-- DOCUMENT SEGMENT --
Abstract
Introduction:
In patients with urinary diversion, retrograde ureteral access can be technically challenging because of the anatomic distortion and the difficult or impossible identification of the new ureteral orifices. Moreover, failed access is higher in patients with ureteral anastomotic stricture. 1 We present a video of our experience of the ureteral reimplantation using the split-cuff nipple. 2,3 We assess the endoscopic presentation of this reimplantation and show the possibility of a retrograde ureteral endoscopic approach. 4,5
Materials and Methods:
Between September 2005 and February 2008, 28 adult male patients underwent radical cystoprostatectomy and urinary diversion with an orthotopic ileal neobladder 6 –8 (Camey II or Hautmann) in 85.7% (24/28), or a continent cutaneous ileal pouch 9 in 14.3% (4/28) patients. The ureteral reimplantation procedure was achieved by a modified split-cuff ureteral nipple. The ureter is passed through the ileal wall. The ureter is spatulated by a longitudinal ureteral incision of 0.5–1 cm. Then, the ureteral wall is turned back on itself to form a nipple shape. The cuff is fixed with sutures passed between the corners of the turned ureteral walls and the adventitia of the ureter. In case of a large ureter, the ureteral wall is turned back on itself without incision. Then, the ureter is laid in a mucosal trough. The anastomosis is stented using a ureteral catheter or a Double-J stent. The endoscopic presentation was assessed by a cystoscopy at 3 months after the procedure.

-- INPUT DATA --

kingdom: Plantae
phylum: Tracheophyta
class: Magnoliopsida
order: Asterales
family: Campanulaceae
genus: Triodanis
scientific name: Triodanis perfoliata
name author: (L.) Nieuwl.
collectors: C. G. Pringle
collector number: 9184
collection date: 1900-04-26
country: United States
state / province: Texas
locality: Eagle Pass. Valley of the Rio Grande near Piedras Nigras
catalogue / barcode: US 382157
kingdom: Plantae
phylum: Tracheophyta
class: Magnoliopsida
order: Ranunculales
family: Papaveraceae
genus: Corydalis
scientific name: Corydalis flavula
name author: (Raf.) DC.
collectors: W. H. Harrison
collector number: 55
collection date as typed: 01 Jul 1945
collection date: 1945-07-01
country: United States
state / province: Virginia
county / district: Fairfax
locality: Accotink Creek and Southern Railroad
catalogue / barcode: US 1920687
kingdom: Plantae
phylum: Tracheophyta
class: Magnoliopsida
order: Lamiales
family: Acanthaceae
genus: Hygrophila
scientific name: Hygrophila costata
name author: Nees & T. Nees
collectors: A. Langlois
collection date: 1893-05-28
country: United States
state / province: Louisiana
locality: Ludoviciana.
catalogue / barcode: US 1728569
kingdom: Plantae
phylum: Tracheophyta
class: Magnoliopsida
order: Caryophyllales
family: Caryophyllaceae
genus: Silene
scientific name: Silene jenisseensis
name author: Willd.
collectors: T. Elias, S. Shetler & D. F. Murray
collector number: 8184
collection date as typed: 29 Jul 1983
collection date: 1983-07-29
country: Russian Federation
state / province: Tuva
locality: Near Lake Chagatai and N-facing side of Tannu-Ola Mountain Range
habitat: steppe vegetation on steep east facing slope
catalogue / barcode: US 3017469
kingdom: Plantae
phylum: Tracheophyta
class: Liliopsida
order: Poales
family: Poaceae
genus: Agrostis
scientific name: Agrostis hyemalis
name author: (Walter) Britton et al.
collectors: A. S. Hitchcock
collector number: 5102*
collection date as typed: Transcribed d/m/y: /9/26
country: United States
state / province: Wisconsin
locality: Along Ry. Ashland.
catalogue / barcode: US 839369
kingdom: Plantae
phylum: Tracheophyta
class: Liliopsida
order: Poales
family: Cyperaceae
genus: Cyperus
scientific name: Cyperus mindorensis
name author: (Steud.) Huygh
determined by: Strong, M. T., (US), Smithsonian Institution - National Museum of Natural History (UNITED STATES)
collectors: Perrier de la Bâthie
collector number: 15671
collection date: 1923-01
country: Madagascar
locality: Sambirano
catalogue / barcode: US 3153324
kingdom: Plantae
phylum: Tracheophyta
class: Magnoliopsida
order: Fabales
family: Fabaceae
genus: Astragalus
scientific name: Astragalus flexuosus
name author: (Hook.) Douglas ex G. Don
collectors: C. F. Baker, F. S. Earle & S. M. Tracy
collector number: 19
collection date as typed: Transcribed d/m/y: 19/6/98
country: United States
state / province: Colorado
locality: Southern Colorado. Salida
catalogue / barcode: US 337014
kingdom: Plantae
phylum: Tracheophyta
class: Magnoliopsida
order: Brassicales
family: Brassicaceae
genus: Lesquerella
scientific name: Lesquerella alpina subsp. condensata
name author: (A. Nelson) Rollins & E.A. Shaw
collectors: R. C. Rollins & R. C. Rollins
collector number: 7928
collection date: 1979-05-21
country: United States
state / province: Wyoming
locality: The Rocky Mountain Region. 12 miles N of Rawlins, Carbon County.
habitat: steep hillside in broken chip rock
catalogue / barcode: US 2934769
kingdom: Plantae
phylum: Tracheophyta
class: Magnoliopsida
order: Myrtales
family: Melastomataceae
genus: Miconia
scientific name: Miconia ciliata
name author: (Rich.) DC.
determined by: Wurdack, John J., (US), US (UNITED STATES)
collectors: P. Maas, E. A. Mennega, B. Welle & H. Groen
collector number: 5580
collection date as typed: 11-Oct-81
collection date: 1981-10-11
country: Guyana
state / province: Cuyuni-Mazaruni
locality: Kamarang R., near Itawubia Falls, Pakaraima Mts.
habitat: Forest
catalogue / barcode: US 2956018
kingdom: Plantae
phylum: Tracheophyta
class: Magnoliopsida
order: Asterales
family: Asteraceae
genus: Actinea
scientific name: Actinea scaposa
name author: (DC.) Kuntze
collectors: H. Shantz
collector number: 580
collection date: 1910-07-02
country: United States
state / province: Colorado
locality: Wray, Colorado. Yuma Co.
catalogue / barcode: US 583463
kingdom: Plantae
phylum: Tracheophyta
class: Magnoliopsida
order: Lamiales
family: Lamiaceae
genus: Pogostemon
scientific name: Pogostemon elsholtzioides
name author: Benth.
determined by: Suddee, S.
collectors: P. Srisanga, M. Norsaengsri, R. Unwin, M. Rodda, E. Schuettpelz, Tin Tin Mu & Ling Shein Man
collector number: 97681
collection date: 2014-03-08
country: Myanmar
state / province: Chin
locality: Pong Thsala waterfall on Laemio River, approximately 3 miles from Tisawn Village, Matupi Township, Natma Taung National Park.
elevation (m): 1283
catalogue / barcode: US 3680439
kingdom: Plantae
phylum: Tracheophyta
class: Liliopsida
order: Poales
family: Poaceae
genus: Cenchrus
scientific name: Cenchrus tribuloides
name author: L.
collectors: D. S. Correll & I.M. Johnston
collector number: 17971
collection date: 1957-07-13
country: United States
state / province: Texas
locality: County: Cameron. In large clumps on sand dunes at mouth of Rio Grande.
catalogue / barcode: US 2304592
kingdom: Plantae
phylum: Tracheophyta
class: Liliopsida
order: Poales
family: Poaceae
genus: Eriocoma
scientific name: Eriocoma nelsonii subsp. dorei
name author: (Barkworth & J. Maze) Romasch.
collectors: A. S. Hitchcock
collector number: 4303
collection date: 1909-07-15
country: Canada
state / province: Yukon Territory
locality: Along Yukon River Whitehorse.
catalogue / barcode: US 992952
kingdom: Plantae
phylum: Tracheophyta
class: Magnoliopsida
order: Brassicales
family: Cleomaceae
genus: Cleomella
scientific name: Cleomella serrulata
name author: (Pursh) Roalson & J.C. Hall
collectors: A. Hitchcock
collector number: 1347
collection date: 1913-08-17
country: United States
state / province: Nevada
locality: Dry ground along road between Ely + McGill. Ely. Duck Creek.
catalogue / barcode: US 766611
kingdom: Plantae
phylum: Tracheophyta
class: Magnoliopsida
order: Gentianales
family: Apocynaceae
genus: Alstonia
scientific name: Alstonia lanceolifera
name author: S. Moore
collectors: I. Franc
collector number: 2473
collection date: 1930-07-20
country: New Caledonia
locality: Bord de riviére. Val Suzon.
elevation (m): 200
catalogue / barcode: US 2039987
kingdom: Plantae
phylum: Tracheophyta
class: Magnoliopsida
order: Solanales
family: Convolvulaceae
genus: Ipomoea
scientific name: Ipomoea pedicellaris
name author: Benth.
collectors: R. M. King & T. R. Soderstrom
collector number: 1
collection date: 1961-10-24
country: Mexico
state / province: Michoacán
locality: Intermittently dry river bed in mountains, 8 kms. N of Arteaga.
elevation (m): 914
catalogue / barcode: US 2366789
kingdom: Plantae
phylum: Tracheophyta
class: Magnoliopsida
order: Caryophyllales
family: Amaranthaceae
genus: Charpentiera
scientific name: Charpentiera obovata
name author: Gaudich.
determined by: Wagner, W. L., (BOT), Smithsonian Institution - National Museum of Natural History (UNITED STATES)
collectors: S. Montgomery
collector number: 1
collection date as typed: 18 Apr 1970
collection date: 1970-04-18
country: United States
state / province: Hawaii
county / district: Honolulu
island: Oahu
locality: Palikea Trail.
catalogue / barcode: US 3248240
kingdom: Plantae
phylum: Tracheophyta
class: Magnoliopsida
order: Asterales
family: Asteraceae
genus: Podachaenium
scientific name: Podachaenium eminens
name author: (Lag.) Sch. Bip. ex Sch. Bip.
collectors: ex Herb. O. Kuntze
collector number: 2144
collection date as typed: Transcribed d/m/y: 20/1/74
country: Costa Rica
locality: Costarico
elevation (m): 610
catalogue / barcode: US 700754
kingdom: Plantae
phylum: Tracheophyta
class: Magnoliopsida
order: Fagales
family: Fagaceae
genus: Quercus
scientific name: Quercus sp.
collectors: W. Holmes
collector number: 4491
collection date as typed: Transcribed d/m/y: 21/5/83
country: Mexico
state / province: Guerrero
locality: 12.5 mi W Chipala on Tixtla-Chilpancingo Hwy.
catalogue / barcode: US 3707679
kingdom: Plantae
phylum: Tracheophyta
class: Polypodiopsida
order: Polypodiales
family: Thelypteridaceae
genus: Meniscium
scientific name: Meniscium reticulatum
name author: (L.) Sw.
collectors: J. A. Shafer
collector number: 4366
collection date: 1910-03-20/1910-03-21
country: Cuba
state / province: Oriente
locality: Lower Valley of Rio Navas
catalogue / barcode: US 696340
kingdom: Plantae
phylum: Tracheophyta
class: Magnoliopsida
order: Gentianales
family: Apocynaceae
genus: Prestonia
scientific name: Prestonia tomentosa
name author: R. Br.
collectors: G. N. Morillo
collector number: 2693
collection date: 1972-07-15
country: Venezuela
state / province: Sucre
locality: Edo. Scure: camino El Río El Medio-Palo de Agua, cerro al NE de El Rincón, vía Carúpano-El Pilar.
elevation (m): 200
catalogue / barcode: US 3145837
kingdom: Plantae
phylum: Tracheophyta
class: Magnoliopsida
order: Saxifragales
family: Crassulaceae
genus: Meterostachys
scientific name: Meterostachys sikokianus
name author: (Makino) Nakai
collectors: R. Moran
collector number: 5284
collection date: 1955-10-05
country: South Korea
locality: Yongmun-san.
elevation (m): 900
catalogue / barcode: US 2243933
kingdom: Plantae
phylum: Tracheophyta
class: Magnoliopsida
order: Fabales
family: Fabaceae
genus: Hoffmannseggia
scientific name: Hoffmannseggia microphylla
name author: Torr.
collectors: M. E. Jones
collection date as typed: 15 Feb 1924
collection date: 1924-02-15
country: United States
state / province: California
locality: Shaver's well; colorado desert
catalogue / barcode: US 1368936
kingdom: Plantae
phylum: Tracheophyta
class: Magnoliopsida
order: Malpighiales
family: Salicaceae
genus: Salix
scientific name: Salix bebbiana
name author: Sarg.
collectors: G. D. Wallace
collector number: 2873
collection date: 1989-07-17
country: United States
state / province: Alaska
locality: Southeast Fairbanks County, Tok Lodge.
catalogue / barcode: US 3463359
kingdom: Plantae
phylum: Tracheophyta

-- WORK INSTRUCTION 1 --
Decide whether each statement agrees with the abstract above on ureteral reimplantation with the split-cuff nipple. Answer yes or no for each, and quote the words of the abstract that decide it.
(a) Every patient in the series was an adult man.
(b) The ureter is spatulated with an incision of 2–3 cm.
(c) The endoscopic presentation was checked by cystoscopy six months after surgery.
-- WORK INSTRUCTION 2 --
Carry on the abstract on split-cuff ureteral reimplantation from its last sentence.

-- YOUR RESPONSE 1 --
(a) Yes: "28 adult male patients underwent radical cystoprostatectomy"
(b) No: "a longitudinal ureteral incision of 0.5–1 cm"
(c) No: "assessed by a cystoscopy at 3 months after the procedure"

-- YOUR RESPONSE 2 --
Results:
The ureteral reimplantation using the split-cuff nipple was overall possible, independently of the prior caliber of the ureter. The mean duration of the reimplantation procedure was 25 minutes (20–35 minutes). Fifty-three ureteral units were reimplanted with this technique. A ureteral catheter was inserted in 33 ureteral units, and a Double-J stent was inserted in 20 ureteral units. No patient had reflux in the cystographic control. The cystoscopy demonstrated a nipple-shaped ureteral orifice, which was easily identified in all cases. No stenosis was observed, and the placement of a 7F Catheter in the reimplanted ureter was possible. The follow-up was performed using an ultrasound and CT scan, with a mean follow-up of 36 months (6–54 months). Three patients had a retrograde Double-J stent insertion for middle or proximal ureter obstruction due to retroperitoneal lymph node metastasis.
Conclusions:
Compared to direct ureteral reimplantation, the ureteral nipple was clearly prominent and visible in the intestinal pouch. The new ureteral orifice was easily catheterized, which suggests the possibility of retrograde endourological manipulations of the ureter.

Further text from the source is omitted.